# Stored records
▬▬▬

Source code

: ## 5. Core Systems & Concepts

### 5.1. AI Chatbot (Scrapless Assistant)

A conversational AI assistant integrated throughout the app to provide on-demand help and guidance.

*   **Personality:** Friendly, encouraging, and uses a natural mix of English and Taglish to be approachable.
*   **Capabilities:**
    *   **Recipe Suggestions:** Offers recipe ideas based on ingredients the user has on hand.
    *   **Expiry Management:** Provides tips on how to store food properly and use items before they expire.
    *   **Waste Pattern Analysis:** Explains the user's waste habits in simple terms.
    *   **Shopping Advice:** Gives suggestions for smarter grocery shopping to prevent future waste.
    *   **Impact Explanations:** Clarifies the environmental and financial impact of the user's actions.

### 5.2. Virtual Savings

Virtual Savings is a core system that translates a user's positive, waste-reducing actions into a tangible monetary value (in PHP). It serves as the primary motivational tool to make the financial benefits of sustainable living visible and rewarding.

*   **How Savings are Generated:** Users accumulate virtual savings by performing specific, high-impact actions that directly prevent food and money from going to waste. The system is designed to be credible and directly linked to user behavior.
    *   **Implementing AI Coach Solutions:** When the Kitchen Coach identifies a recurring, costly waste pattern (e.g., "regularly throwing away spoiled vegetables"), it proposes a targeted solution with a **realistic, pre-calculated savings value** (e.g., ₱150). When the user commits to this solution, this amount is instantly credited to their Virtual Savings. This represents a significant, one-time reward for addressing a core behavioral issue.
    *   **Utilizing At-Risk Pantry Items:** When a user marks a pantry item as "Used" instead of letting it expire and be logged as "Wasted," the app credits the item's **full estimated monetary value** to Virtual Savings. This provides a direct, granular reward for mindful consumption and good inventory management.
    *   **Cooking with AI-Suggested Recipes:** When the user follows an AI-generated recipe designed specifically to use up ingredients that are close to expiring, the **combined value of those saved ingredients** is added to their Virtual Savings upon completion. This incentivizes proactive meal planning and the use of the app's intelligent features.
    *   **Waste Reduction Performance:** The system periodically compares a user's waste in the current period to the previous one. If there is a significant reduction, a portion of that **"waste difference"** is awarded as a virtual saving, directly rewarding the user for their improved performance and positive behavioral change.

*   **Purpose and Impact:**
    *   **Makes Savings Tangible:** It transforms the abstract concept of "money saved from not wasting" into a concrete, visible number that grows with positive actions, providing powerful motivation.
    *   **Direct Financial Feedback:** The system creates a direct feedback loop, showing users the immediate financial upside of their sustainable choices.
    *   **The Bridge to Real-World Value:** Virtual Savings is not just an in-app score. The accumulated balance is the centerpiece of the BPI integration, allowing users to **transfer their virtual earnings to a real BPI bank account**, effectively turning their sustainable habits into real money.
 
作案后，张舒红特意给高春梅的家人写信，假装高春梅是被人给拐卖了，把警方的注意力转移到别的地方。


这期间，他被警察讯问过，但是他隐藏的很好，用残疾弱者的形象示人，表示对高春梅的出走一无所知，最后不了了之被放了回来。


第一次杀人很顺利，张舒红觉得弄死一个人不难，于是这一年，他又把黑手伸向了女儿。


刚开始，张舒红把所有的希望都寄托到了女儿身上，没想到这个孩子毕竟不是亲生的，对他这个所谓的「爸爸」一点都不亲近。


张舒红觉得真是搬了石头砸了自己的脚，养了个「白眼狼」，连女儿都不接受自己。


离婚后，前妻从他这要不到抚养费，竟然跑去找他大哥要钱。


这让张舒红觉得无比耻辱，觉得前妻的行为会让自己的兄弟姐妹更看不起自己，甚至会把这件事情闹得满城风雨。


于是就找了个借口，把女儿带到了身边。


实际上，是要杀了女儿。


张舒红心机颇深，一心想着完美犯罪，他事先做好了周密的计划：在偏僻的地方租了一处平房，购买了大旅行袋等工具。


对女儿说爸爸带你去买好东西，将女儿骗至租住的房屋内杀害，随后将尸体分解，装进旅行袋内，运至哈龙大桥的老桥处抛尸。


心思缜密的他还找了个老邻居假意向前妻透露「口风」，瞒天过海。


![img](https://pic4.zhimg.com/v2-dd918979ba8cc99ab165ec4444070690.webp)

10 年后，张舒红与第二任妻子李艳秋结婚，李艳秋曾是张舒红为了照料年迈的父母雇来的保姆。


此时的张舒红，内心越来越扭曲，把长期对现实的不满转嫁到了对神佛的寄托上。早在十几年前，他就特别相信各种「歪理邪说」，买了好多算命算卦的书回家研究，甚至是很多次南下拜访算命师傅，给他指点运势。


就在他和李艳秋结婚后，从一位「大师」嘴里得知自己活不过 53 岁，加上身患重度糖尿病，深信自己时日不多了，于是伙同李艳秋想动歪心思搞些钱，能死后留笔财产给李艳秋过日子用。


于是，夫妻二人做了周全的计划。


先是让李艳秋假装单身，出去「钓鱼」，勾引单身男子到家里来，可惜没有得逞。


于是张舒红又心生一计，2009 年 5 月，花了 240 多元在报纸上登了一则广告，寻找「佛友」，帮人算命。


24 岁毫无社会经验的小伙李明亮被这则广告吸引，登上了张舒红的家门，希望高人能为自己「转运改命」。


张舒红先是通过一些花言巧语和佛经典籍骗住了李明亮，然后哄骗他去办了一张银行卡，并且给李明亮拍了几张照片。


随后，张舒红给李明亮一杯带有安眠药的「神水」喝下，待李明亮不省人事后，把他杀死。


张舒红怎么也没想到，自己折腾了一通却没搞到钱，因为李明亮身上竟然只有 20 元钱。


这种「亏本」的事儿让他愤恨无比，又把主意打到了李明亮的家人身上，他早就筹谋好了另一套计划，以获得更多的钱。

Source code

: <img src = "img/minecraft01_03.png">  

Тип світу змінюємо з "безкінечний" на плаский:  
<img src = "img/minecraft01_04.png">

▬▬▬

# WORK ITEM
Write the data above out again in full, exactly.

# PROBLEM SOLUTION
Source code

: ## 5. Core Systems & Concepts

### 5.1. AI Chatbot (Scrapless Assistant)

A conversational AI assistant integrated throughout the app to provide on-demand help and guidance.

*   **Personality:** Friendly, encouraging, and uses a natural mix of English and Taglish to be approachable.
*   **Capabilities:**
    *   **Recipe Suggestions:** Offers recipe ideas based on ingredients the user has on hand.
    *   **Expiry Management:** Provides tips on how to store food properly and use items before they expire.
    *   **Waste Pattern Analysis:** Explains the user's waste habits in simple terms.
    *   **Shopping Advice:** Gives suggestions for smarter grocery shopping to prevent future waste.
    *   **Impact Explanations:** Clarifies the environmental and financial impact of the user's actions.

### 5.2. Virtual Savings

Virtual Savings is a core system that translates a user's positive, waste-reducing actions into a tangible monetary value (in PHP). It serves as the primary motivational tool to make the financial benefits of sustainable living visible and rewarding.

*   **How Savings are Generated:** Users accumulate virtual savings by performing specific, high-impact actions that directly prevent food and money from going to waste. The system is designed to be credible and directly linked to user behavior.
    *   **Implementing AI Coach Solutions:** When the Kitchen Coach identifies a recurring, costly waste pattern (e.g., "regularly throwing away spoiled vegetables"), it proposes a targeted solution with a **realistic, pre-calculated savings value** (e.g., ₱150). When the user commits to this solution, this amount is instantly credited to their Virtual Savings. This represents a significant, one-time reward for addressing a core behavioral issue.
    *   **Utilizing At-Risk Pantry Items:** When a user marks a pantry item as "Used" instead of letting it expire and be logged as "Wasted," the app credits the item's **full estimated monetary value** to Virtual Savings. This provides a direct, granular reward for mindful consumption and good inventory management.
    *   **Cooking with AI-Suggested Recipes:** When the user follows an AI-generated recipe designed specifically to use up ingredients that are close to expiring, the **combined value of those saved ingredients** is added to their Virtual Savings upon completion. This incentivizes proactive meal planning and the use of the app's intelligent features.
    *   **Waste Reduction Performance:** The system periodically compares a user's waste in the current period to the previous one. If there is a significant reduction, a portion of that **"waste difference"** is awarded as a virtual saving, directly rewarding the user for their improved performance and positive behavioral change.

*   **Purpose and Impact:**
    *   **Makes Savings Tangible:** It transforms the abstract concept of "money saved from not wasting" into a concrete, visible number that grows with positive actions, providing powerful motivation.
    *   **Direct Financial Feedback:** The system creates a direct feedback loop, showing users the immediate financial upside of their sustainable choices.
    *   **The Bridge to Real-World Value:** Virtual Savings is not just an in-app score. The accumulated balance is the centerpiece of the BPI integration, allowing users to **transfer their virtual earnings to a real BPI bank account**, effectively turning their sustainable habits into real money.
 
作案后，张舒红特意给高春梅的家人写信，假装高春梅是被人给拐卖了，把警方的注意力转移到别的地方。


这期间，他被警察讯问过，但是他隐藏的很好，用残疾弱者的形象示人，表示对高春梅的出走一无所知，最后不了了之被放了回来。


第一次杀人很顺利，张舒红觉得弄死一个人不难，于是这一年，他又把黑手伸向了女儿。


刚开始，张舒红把所有的希望都寄托到了女儿身上，没想到这个孩子毕竟不是亲生的，对他这个所谓的「爸爸」一点都不亲近。


张舒红觉得真是搬了石头砸了自己的脚，养了个「白眼狼」，连女儿都不接受自己。


离婚后，前妻从他这要不到抚养费，竟然跑去找他大哥要钱。


这让张舒红觉得无比耻辱，觉得前妻的行为会让自己的兄弟姐妹更看不起自己，甚至会把这件事情闹得满城风雨。


于是就找了个借口，把女儿带到了身边。


实际上，是要杀了女儿。


张舒红心机颇深，一心想着完美犯罪，他事先做好了周密的计划：在偏僻的地方租了一处平房，购买了大旅行袋等工具。


对女儿说爸爸带你去买好东西，将女儿骗至租住的房屋内杀害，随后将尸体分解，装进旅行袋内，运至哈龙大桥的老桥处抛尸。


心思缜密的他还找了个老邻居假意向前妻透露「口风」，瞒天过海。


![img](https://pic4.zhimg.com/v2-dd918979ba8cc99ab165ec4444070690.webp)

10 年后，张舒红与第二任妻子李艳秋结婚，李艳秋曾是张舒红为了照料年迈的父母雇来的保姆。


此时的张舒红，内心越来越扭曲，把长期对现实的不满转嫁到了对神佛的寄托上。早在十几年前，他就特别相信各种「歪理邪说」，买了好多算命算卦的书回家研究，甚至是很多次南下拜访算命师傅，给他指点运势。


就在他和李艳秋结婚后，从一位「大师」嘴里得知自己活不过 53 岁，加上身患重度糖尿病，深信自己时日不多了，于是伙同李艳秋想动歪心思搞些钱，能死后留笔财产给李艳秋过日子用。


于是，夫妻二人做了周全的计划。


先是让李艳秋假装单身，出去「钓鱼」，勾引单身男子到家里来，可惜没有得逞。


于是张舒红又心生一计，2009 年 5 月，花了 240 多元在报纸上登了一则广告，寻找「佛友」，帮人算命。


24 岁毫无社会经验的小伙李明亮被这则广告吸引，登上了张舒红的家门，希望高人能为自己「转运改命」。


张舒红先是通过一些花言巧语和佛经典籍骗住了李明亮，然后哄骗他去办了一张银行卡，并且给李明亮拍了几张照片。


随后，张舒红给李明亮一杯带有安眠药的「神水」喝下，待李明亮不省人事后，把他杀死。


张舒红怎么也没想到，自己折腾了一通却没搞到钱，因为李明亮身上竟然只有 20 元钱。


这种「亏本」的事儿让他愤恨无比，又把主意打到了李明亮的家人身上，他早就筹谋好了另一套计划，以获得更多的钱。

Source code

: <img src = "img/minecraft01_03.png">  

Тип світу змінюємо з "безкінечний" на плаский:  
<img src = "img/minecraft01_04.png">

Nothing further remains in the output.